Die Weichen für die kriminelle Karriere wurden bei Philipp M. schon früh gestellt. Mit drei Geschwistern wuchs er bei der Mutter und zeitweise bei deren drogensüchtigem Partner auf. Schon mit zwölf greift er selbst das erste Mal zum Joint. Nach dem Realschulabschluss bricht er mehrere Lehren ab, macht Schulden, landet schließlich auf Hartz IV, begeht immer wieder Straftaten.

Von den Drogen will er mittlerweile los sein, sagt er selbst.
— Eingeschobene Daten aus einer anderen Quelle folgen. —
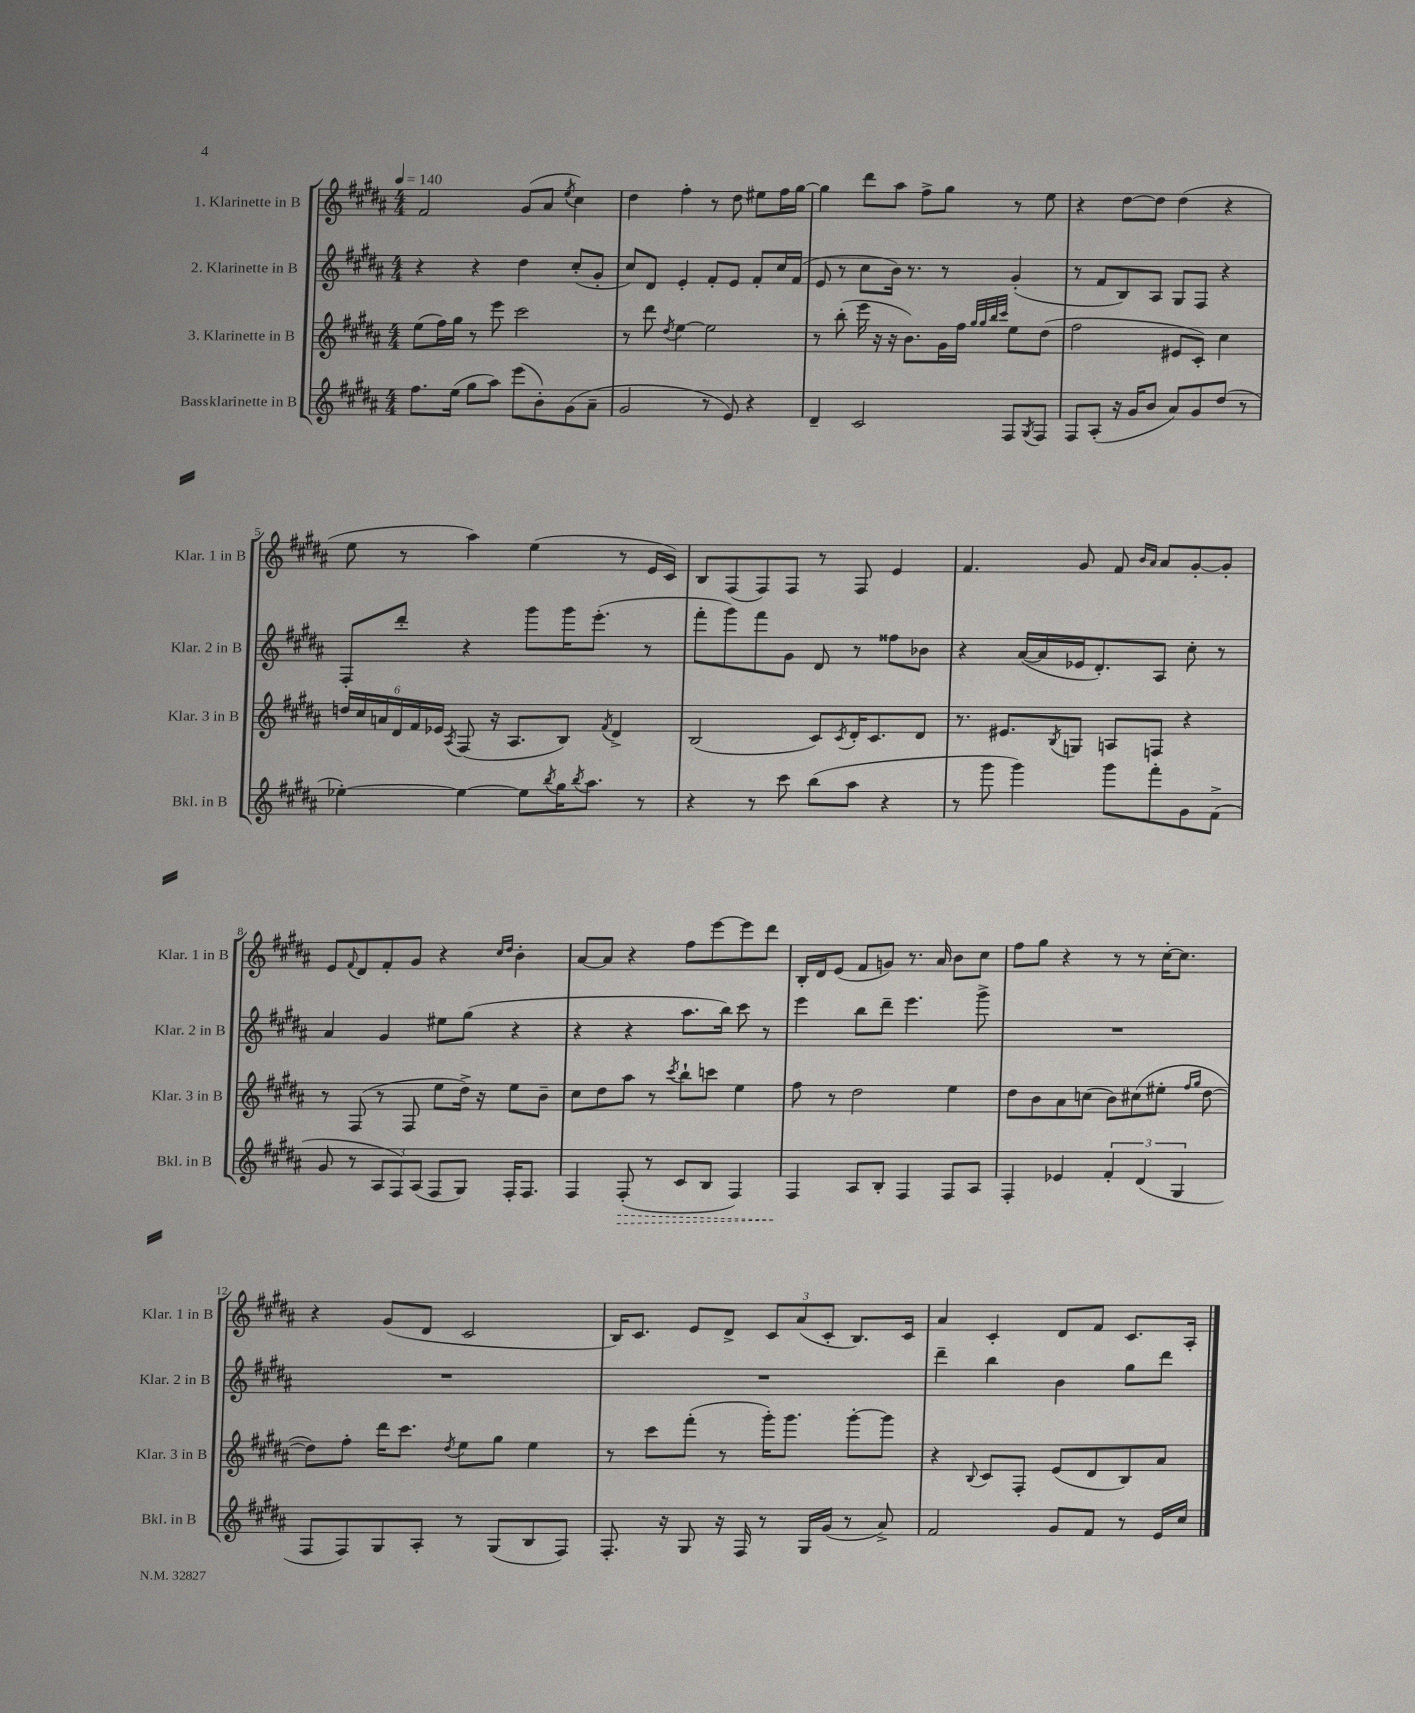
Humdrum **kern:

**kern	**dynam	**kern	**kern	**kern
*part4	*part4	*part3	*part2	*part1
*staff4	*staff4	*staff3	*staff2	*staff1
*I"Bassklarinette in B	*	*I"3. Klarinette in B	*I"2. Klarinette in B	*I"1. Klarinette in B
*I'Bkl. in B	*	*I'Klar. 3 in B	*I'Klar. 2 in B	*I'Klar. 1 in B
*clefG2	*	*clefG2	*clefG2	*clefG2
*k[f#c#g#d#a#]	*	*k[f#c#g#d#a#]	*k[f#c#g#d#a#]	*k[f#c#g#d#a#]
*M4/4	*	*M4/4	*M4/4	*M4/4
*MM140	*	*MM140	*MM140	*MM140
=1	=1	=1	=1	=1
8.ff#\L	.	(8ee\L	4r	2f#/
.	.	16ff#\L)	.	.
(16ee\Jk	.	16gg#\JJ	.	.
8gg#\L	.	8r	4r	.
8aa#\J)	.	8eee\	.	.
(8eee\L	.	2ccc#\	4dd#\	(8g#/L
8b'\)	.	.	.	8a#/J
.	.	.	.	8qee/
(8g#\	.	.	(8cc#'/L	4cc#\)
8a#~\J	.	.	8g#'/J	.
=2	=2	=2	=2	=2
2g#/	.	8r	8cc#/L)	4dd#\
.	.	8ddd#\	8d#/J	.
.	.	8qdd#/	.	.
.	.	[4ee\	4e'/	4ff#'\
8r	.	2ee\]	8f#'/L	8r
8e/)	.	.	8e/J	8dd#\
4r	.	.	8f#'/L	8ee#X\L
.	.	.	16cc#/L	16ff#\L
.	.	.	(16f#/JJ	[16gg#\JJ
=3	=3	=3	=3	=3
4d#~/	.	8r	8e/	4gg#\]
.	.	(8bb'\	8r	.
2c#/	.	16eee\	8cc#\L	8ddd#\L
.	.	16r	.	.
.	.	16r	16b\Jk)	8aa#\J
.	.	8.b\L)	8.r	.
.	.	.	.	8ff#^\L
.	.	16g#\L	8r	8gg#\J
.	.	16ff#\JJ	.	.
.	.	32qqgg#/LLL	.	.
.	.	32qqgg#/	.	.
.	.	32qqbb/	.	.
.	.	32qqccc#/JJJ	.	.
8F#/L	.	8ee\L	(4g#'/	8r
8qG#/	.	.	.	.
8F#/J	.	(8dd#\J	.	8ee\
=4	=4	=4	=4	=4
8F#/L	.	2ff#\	8r	4r
(8A#'/J	.	.	8f#/L	.
16r	.	.	8B/)	[8dd#\L
16g#/KL	.	.	.	.
8b/J	.	.	8A#/J	8dd#\J]
8a#/L)	.	8e#X/L	8G#/L	(4dd#\
8g#/	.	8c#'/J)	8F#/J	.
(8dd#/J	.	4cc#\	4r	4r
8r	.	.	.	.
!!LO:LB:g=z
=5	=5	=5	=5	=5
[4ee-X'\)	.	24ddn/LL	8F#'/L	8ee\
.	.	24cc#/	.	.
.	.	24an/	.	.
.	.	24d#/	8ddd#'/J	8r
.	.	24f#/	.	.
.	.	24e-X/JJ	.	.
.	.	8qA#/	.	.
4ee-\_	.	(8F#/	4r	4aa#\)
.	.	16r	.	.
.	.	8.A#/L	.	.
8ee-\L]	.	.	8ggg#\L	(4ee\
8qbb/	.	.	.	.
16gg#\K	.	8B/J)	16ggg#\K	.
8qbb/	.	.	.	.
8.aa#\J	.	.	(8.eee'\J	.
.	.	8qf#/	.	.
.	.	4d#^/	.	8r
8r	.	.	8r	16e/LL
.	.	.	.	16c#/JJ)
=6	=6	=6	=6	=6
4r	.	(2B/	8fff#'\L	8B/L
.	.	.	8ggg#\)	(8F#/
8r	.	.	8fff#\	8F#/)
8ccc#\	.	.	8g#\J	8F#/J
(8bb\L	.	8c#/L)	8d#/	8r
.	.	8qc#/	.	.
8aa#\J	.	16d#'/K	8r	8F#/
.	.	8.c#/	.	.
4r	.	.	8ff##X\L	4e/
.	.	8d#/J	8b-X\J	.
=7	=7	=7	=7	=7
8r	.	8.r	4r	4.f#/
8ggg#\	.	.	.	.
.	.	8.e#X/L	.	.
4ggg#\)	.	.	([16a#/LL	.
.	.	.	16a#/]	.
.	.	8qB/	.	.
.	.	8Gn/J	16e-X/J	8g#/
.	.	.	8.d#'/)	.
8ggg#\L	.	8An/L	.	8f#/
.	.	.	.	16qqb/LL
.	.	.	.	16qqa#/JJ
8fff#'\	.	8Fn/J	8A#/J	8a#/L
8g#\	.	4r	8cc#'\	[8g#'/
(8f#^\J	.	.	8r	8g#'/J]
!!LO:LB:g=z
=8	=8	=8	=8	=8
8g#/	.	8r	4a#/	8e/L
.	.	.	.	8qqf#/
8r	.	(8F#/	.	8d#/
12A#/L	.	8r	4g#/	8f#'/
12F#/)	.	.	.	.
.	.	8F#/	.	8g#/J
(12A#/J	.	.	.	.
8F#/L	.	8ee\L	8ee#X\L	4r
8G#/J)	.	16dd#^\Jk)	(8gg#\J	.
.	.	16r	.	.
.	.	.	.	16qqcc#/LL
.	.	.	.	16qqdd#/JJ
16F#'/KL	.	8ee\L	4r	4b'\
8.F#/J	.	.	.	.
.	.	8b~\J	.	.
=9	=9	=9	=9	=9
4F#/	.	8cc#\L	4r	[8a#/L
.	.	8dd#\	.	8a#/J]
!	!LO:HP:b	!	!	!
(8F#'/	>	8aa#\J	4r	4r
8r	.	8r	.	.
.	.	8qccc#/	.	.
8c#/L	.	8bb`\L	8.aa#\L	8ff#\L
8B/J	.	8cccn\J	.	[8eee\
.	.	.	16bb\Jk)	.
4F#/)	.	4ee\	8ccc#\	8eee\]
.	.	.	8r	8ddd#\J
=10	=10	=10	=10	=10
4F#/	.	8ff#\	4eee\	16B'/LL
.	.	.	.	16d#/J
.	.	8r	.	(8e/J
8A#/L	]	2dd#\	8bb\L	8f#/L
8B'/J	.	.	8ddd#~\J	8gn/J)
4F#/	.	.	4.eee\	8.r
.	.	.	.	16a#/
8F#/L	.	4ee\	.	8b\L
8A#/J	.	.	8ggg#^\	8cc#\J
=11	=11	=11	=11	=11
4F#'/	.	8dd#\L	1r	8ff#\L
.	.	8b\	.	8gg#\J
4e-X/	.	8a#\	.	4r
.	.	(8ccn\J	.	.
6f#'/	.	8b\L)	.	8r
.	.	(8cc#X\	.	8r
(6d#/	.	.	.	.
.	.	8ee#X'\J	.	[16cc#'\KL
.	.	.	.	8.cc#\J]
6G#/	.	.	.	.
.	.	16qqff#/LL	.	.
.	.	16qqgg#/JJ	.	.
.	.	[8dd#\	.	.
!!LO:LB:g=z
=12	=12	=12	=12	=12
8F#/L	.	8dd#\L])	1r	4r
8F#/)	.	8ff#'\J	.	.
8G#/	.	16ddd#\KL	.	(8g#/L
.	.	8.ccc#\J	.	.
8A#'/J	.	.	.	8d#/J
.	.	8qdd#/	.	.
8r	.	8ee\L	.	2c#/
(8G#/L	.	8gg#\J	.	.
8B/	.	4ee\	.	.
8F#/J)	.	.	.	.
=13	=13	=13	=13	=13
8.F#'/	.	8r	1r	16B/KL)
.	.	.	.	8.c#/J
.	.	8ccc#\L	.	.
16r	.	.	.	.
8G#/	.	(8fff#'\J	.	8e/L
16r	.	8r	.	8d#^/J
16F#/	.	.	.	.
8r	.	16ggg#'\KL)	.	12c#/L
.	.	8.ggg#\J	.	.
.	.	.	.	(12a#/
16G#/LL	.	.	.	.
.	.	.	.	12c#'/J
(16g#/JJ	.	.	.	.
8r	.	[8ggg#'\L	.	8.B/L)
8a#^/)	.	8ggg#\J]	.	.
.	.	.	.	16c#/Jk
=14	=14	=14	=14	=14
2f#/	.	4r	4ddd#~\	4a#/
.	.	8qqB/	.	.
.	.	8c#/L	4bb\	4c#'/
.	.	8F#'/J	.	.
8g#/L	.	(8e/L	4b\	8d#/L
8f#/J	.	8d#/	.	8f#/J
8r	.	8B/)	8gg#\L	8.c#/L
16e/LL	.	8a#/J	8ddd#\J	.
16cc#/JJ	.	.	.	16A#'/Jk
==	==	==	==	==
*-	*-	*-	*-	*-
Doch offenbar hat sich die Suchtproblematik nur verlagert: „Er geht jetzt regelmäßig ins Casino“, sagt seine Mutter leise vor Gericht.

Richterin und Staatsanwalt bezweifelten, dass Philipp M. auf dem richtigen Weg sei, und legten ihm eine Therapie ans Herz. „Das Spielen löst Ihre Probleme nicht“, mahnte die Richterin. Bei M. stieß das allerdings auf wenig Begeisterung. Drei Mal ist der 28-Jährige bereits wegen Drogenbesitzes und Betruges vorbestraft. Vier weitere Verfahren sind anhängig, darunter Körperverletzung, Nötigung und räuberischer Diebstahl. Für den Einbruch im Krankenhaus hagelte es nun erstmals eine Haftstrafe: vier Monate, ausgesetzt zu einer zweijährigen Bewährung sowie 80 Stunden soziale Arbeit lautete das Urteil. Ein Warnschuss. Sollte Philipp M. sich in den zwei Jahren abermals etwas zuschulden kommen lassen, muss er ins Gefängnis.